The attack occurred hours after Paez, a retired priest of the San Jose Diocese and a national board member of the Rural Missionaries of the Philippines, facilitated the release of a political prisoner in Cabanatuan, the provincial capital.
The Rural Missionaries of the Philippines is a national, intercongregational organization of priests and laypeople that works with peasants and indigenous people. Paez was also the group’s Central Luzon coordinator.
San Jose Bishop Roberto Mallari and other clergy condemned the killing and demanded justice. In a statement, Mallari said Paez once headed the justice and peace desk of the diocese’s social action commission, bringing him in close contact with poor workers and farmers.
On Dec. 3, the police regional mobile force said they killed the Rev.

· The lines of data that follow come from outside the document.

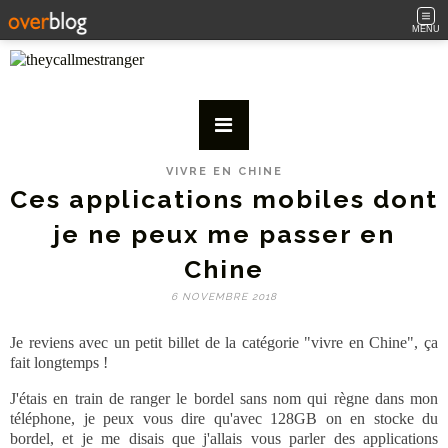
MENU
VIVRE EN CHINE
Ces applications mobiles dont
je ne peux me passer en
Chine
6 NOVEMBRE 2018
Je reviens avec un petit billet de la catégorie "vivre en Chine", ça
fait longtemps !
J'étais en train de ranger le bordel sans nom qui règne dans mon
téléphone, je peux vous dire qu'avec 128GB on en stocke du
bordel, et je me disais que j'allais vous parler des applications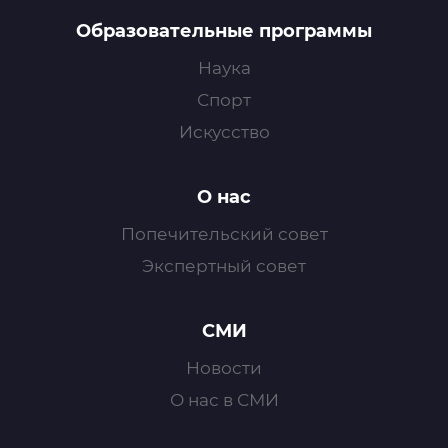
Образовательные программы
Наука
Спорт
Искусство
О нас
Попечительский совет
Экспертный совет
СМИ
Новости
О нас в СМИ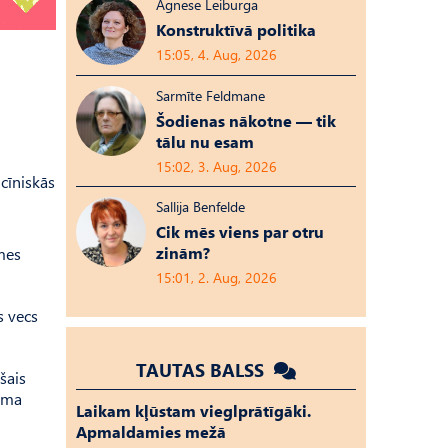
Agnese Leiburga
Konstruktīvā politika
15:05, 4. Aug, 2026
Sarmīte Feldmane
Šodienas nākotne — tik
tālu nu esam
15:02, 3. Aug, 2026
cīniskās
Sallija Benfelde
Cik mēs viens par otru
zinām?
emes
15:01, 2. Aug, 2026
s vecs
TAUTAS BALSS
šais
elma
Laikam kļūstam vieglprātīgāki.
Apmaldamies mežā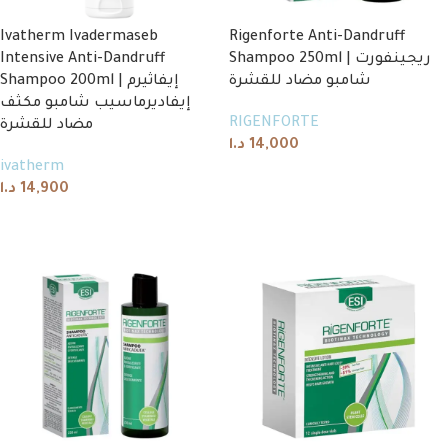
Ivatherm Ivadermaseb
Rigenforte Anti-Dandruff
Intensive Anti-Dandruff
Shampoo 250ml | ريجينفورت
شامبو مضاد للقشرة
Shampoo 200ml | إيفاثيرم
إيفاديرماسيب شامبو مكثف
RIGENFORTE
مضاد للقشرة
د.ا
14,000
ivatherm
Add to cart
د.ا
14,900
Add to cart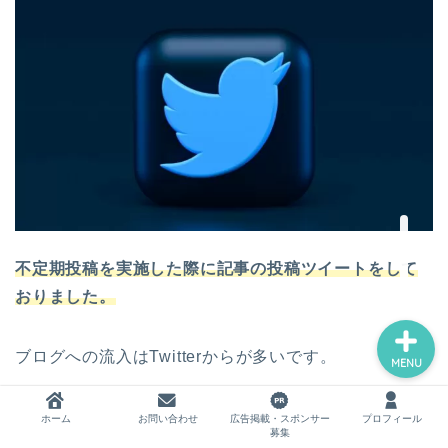
ホーム
お問い合わせ
広告掲載・スポンサー募集
プロフィール
不定期投稿を実施した際に記事の投稿ツイートをして
おりました。
ブログへの流入はTwitterからが多いです。
MENU
そこで2月よりSocialDogを利用してTwitter運用を開始
ホーム
お問い合わせ
広告掲載・スポンサー
プロフィール
募集
しました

Lovelito Quinones of the Kings Glory Ministry in Mansalay, almost 500 miles southwest of Manila. Police said they tagged the pastor as a member of the New People’s Army.
However, ucanews.com reported the pastor’s relatives and critics denied the charge and said police planted a gun after shooting him just five minutes away from his residence. Human rights groups said no gun residue was found on the victim’s arm, supporting the idea of a planted gun.
On Nov. 16 in Jabonga, gunmen shot dead United Church of Christ of the Philippines lay pastor Perfecto Hoyle.
Philippine President Rodrigo Duterte has branded the Communist Party of the Philippines and the New People’s Army “terrorist” groups. The president also threatened to go after legal activist groups. His spokesman said groups and individuals suspected of “conspiring” with the underground movement would be included as targets.
Duterte later told soldiers they can shoot unarmed civilians if they feel threatened. He promised the military legal protection from human rights cases, the same pledge offered to a police force that has killed close to 4,000 suspected drug addicts and dealers.
Paez was known as an activist. A former parish priest, he once led the Central Luzon Alliance for a Sovereign Philippines, which campaigned for the removal of the U.S. military bases in Central Luzon and other parts of the country.
On the day he was killed, Paez had facilitated the release of an organizer of a farmers’ group arrested by the army in March.